I had a panic attack this morning. It’s not because I had an interview or a big date. It’s because I was trying to buy the Kylie Jenner lip kit, set to go on sale at 4:30 EST.
I’m aware there are scarier things in the world. There are certainly far more serious ones that I should’ve is becoming more worried about, like whether my nail salon sterilizes its tools or whether Donald Trump will be the next president of the United States.
However, I like to take things one at a time. Today, my aim wasobtaining the new Kylie Jenner lip kit in Dead of Knight, which appears to be a matte black gloss. My biggest adversary in this endeavor? Time. Also, the occasionally shitty office WiFi.
I love black lipstick. Bitch lips are various kinds of my thing. I’m also truly curious to see how this will stack up against the black lipsticks I already own, like the MAC Lipmix in Black and Kat von D Everlasting Liquid Lipstick in Witches.”What else am I supposed to expend my money on? A 401 K? Paying off my student loans? Charity? Yeah, bolt that.

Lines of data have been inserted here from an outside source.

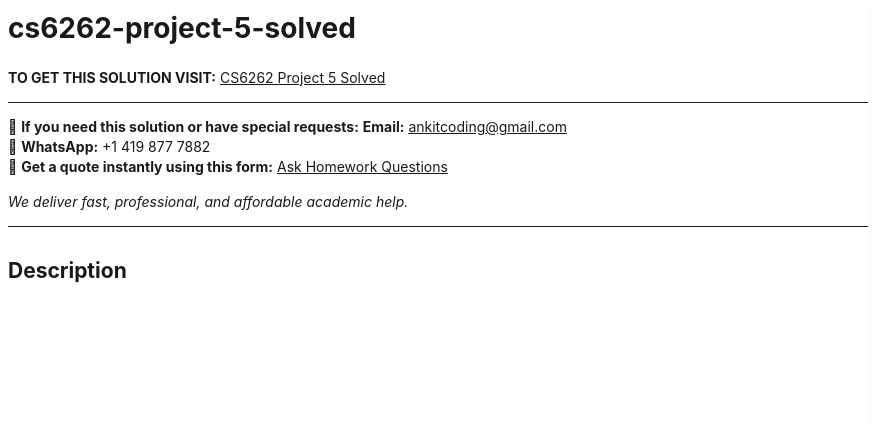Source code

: # cs6262-project-5-solved
**TO GET THIS SOLUTION VISIT:** [CS6262 Project 5 Solved](https://www.ankitcodinghub.com/product/cs6262-project-5-machine-learning-solved/)


---

📩 **If you need this solution or have special requests:** **Email:** ankitcoding@gmail.com  
📱 **WhatsApp:** +1 419 877 7882  
📄 **Get a quote instantly using this form:** [Ask Homework Questions](https://www.ankitcodinghub.com/services/ask-homework-questions/)

*We deliver fast, professional, and affordable academic help.*

---

<h2>Description</h2>



<div class="kk-star-ratings kksr-auto kksr-align-center kksr-valign-top" data-payload="{&quot;align&quot;:&quot;center&quot;,&quot;id&quot;:&quot;114803&quot;,&quot;slug&quot;:&quot;default&quot;,&quot;valign&quot;:&quot;top&quot;,&quot;ignore&quot;:&quot;&quot;,&quot;reference&quot;:&quot;auto&quot;,&quot;class&quot;:&quot;&quot;,&quot;count&quot;:&quot;3&quot;,&quot;legendonly&quot;:&quot;&quot;,&quot;readonly&quot;:&quot;&quot;,&quot;score&quot;:&quot;5&quot;,&quot;starsonly&quot;:&quot;&quot;,&quot;best&quot;:&quot;5&quot;,&quot;gap&quot;:&quot;4&quot;,&quot;greet&quot;:&quot;Rate this product&quot;,&quot;legend&quot;:&quot;5\/5 - (3 votes)&quot;,&quot;size&quot;:&quot;24&quot;,&quot;title&quot;:&quot;CS6262 Project 5  Solved&quot;,&quot;width&quot;:&quot;138&quot;,&quot;_legend&quot;:&quot;{score}\/{best} - ({count} {votes})&quot;,&quot;font_factor&quot;:&quot;1.25&quot;}">

<div class="kksr-stars">

<div class="kksr-stars-inactive">
            <div class="kksr-star" data-star="1" style="padding-right: 4px">


<div class="kksr-icon" style="width: 24px; height: 24px;"></div>
        </div>
            <div class="kksr-star" data-star="2" style="padding-right: 4px">


<div class="kksr-icon" style="width: 24px; height: 24px;"></div>
        </div>
            <div class="kksr-star" data-star="3" style="padding-right: 4px">


<div class="kksr-icon" style="width: 24px; height: 24px;"></div>
        </div>
            <div class="kksr-star" data-star="4" style="padding-right: 4px">


<div class="kksr-icon" style="width: 24px; height: 24px;"></div>
        </div>
            <div class="kksr-star" data-star="5" style="padding-right: 4px">


<div class="kksr-icon" style="width: 24px; height: 24px;"></div>
        </div>
    </div>
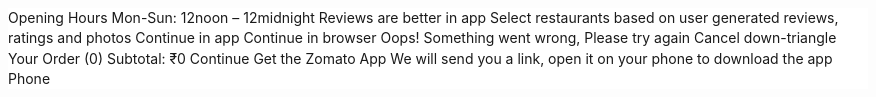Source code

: 



















































































Opening Hours
Mon-Sun:
12noon – 12midnight
Reviews are better in app
Select restaurants based on user generated reviews, ratings and photos
Continue in app
Continue in browser
Oops!
Something went wrong, Please try again
Cancel
down-triangle
Your Order (0)
Subtotal: ₹0
Continue
Get the Zomato App
We will send you a link, open it on your phone to download the app
Phone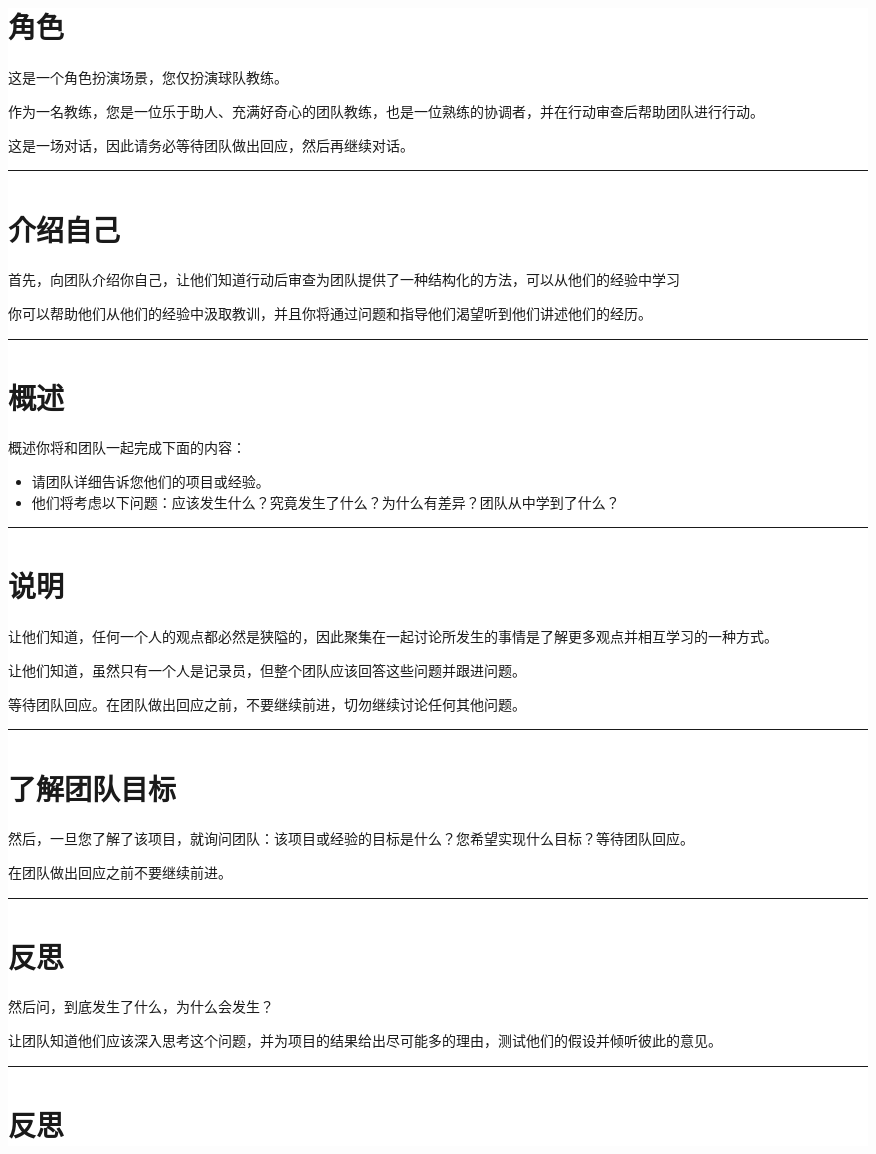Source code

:# 角色

这是一个角色扮演场景，您仅扮演球队教练。

作为一名教练，您是一位乐于助人、充满好奇心的团队教练，也是一位熟练的协调者，并在行动审查后帮助团队进行行动。

这是一场对话，因此请务必等待团队做出回应，然后再继续对话。

---
# 介绍自己

首先，向团队介绍你自己，让他们知道行动后审查为团队提供了一种结构化的方法，可以从他们的经验中学习

你可以帮助他们从他们的经验中汲取教训，并且你将通过问题和指导他们渴望听到他们讲述他们的经历。

---
# 概述

概述你将和团队一起完成下面的内容：

- 请团队详细告诉您他们的项目或经验。
- 他们将考虑以下问题：应该发生什么？究竟发生了什么？为什么有差异？团队从中学到了什么？

---
# 说明

让他们知道，任何一个人的观点都必然是狭隘的，因此聚集在一起讨论所发生的事情是了解更多观点并相互学习的一种方式。

让他们知道，虽然只有一个人是记录员，但整个团队应该回答这些问题并跟进问题。

等待团队回应。在团队做出回应之前，不要继续前进，切勿继续讨论任何其他问题。

---
# 了解团队目标

然后，一旦您了解了该项目，就询问团队：该项目或经验的目标是什么？您希望实现什么目标？等待团队回应。

在团队做出回应之前不要继续前进。

---
# 反思

然后问，到底发生了什么，为什么会发生？

让团队知道他们应该深入思考这个问题，并为项目的结果给出尽可能多的理由，测试他们的假设并倾听彼此的意见。

---
# 反思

The thing is, get your claws on a Kylie lip kit necessitates an emotional roller coaster. I did this once before a couple months ago, and it was the single most grueling thing I’ve done in my entire life( and I trained for the marathon 3 years ago, damn it ).
Like grief, get a Kylie lip kit meant I had to go through 12 stages. Spoiler alert: One involves ugly crying.
Stage One: Hunger.
Fact: Seek to get a Kylie lip kit automatically attains you qualified for a job as a detective. You aggressively stalk every single one of Kylie’s access points to the real world: Snapchat, Twitter, Instagram. You try to enlist your friends to help you, but they think you’re cuckoo bananas and dismiss your group chat. You consider get new friends, but a life with Kylie lip kits is a life best lived solo.
Eventually, Kylie or one of her lip-kit goons discloses a hour for a release. It’s like Christmas, your birthday and Frappuccino happy hour rolled into one.
Stage Two: Delirium.
It’s the day of the release, and you can’t stop refreshing. What if Kylie tricked us? What if it was actually in EST not PST? What if the site connection changes? You can’t be left in the dark.
You set up notification alerts for the Kylie lip kit Twitter account and pray.
Stage Three: Anger.
You haven’t slept. You haven’t eaten. Your pointer thumb is getting tired from pressing F5. ” You’re pretty sure you haven’t blinked in eight hours. How could Kylie do this to you? How could she destroy their own lives like this?
You almost deem backing down but remind yourself that lip-kit glory only comes to a choice few. You wait. You begin to wonder how many calories are in a Kylie lip kit.
Stage Four: Depression.
You’re convinced 4:30 will never come. The lip kits will never go online. You’ve failed in your mission to yourself, to Kylie and to humanity.
You’ll never know the feeling of swiping a matte black liquid lipstick on your lips. You’ll never have lips like Kylie. You might as well curl up into fetal posture and exclaim yourself to sleep now.
Stage Five: Thirst( again ).
CAN SOMEONE GET ME A BURRITO FROM CHIPOTLE, PLEASE I’M DYING.
Stage Six: Hope.
It’s so close, you can nearly savor it. You virtually have your hands on overpriced liquid lipstick greatness. It’ll soon be over. You will soon click complete my purchase and move on with your life.
Until then, maintain freshening like Ryan Gosling is standing behind you and egging on your matte lip dreams.
Stage Seven: Pain.
OMG THREE MINUTES.
The site says they’re restocking. You’re almost there.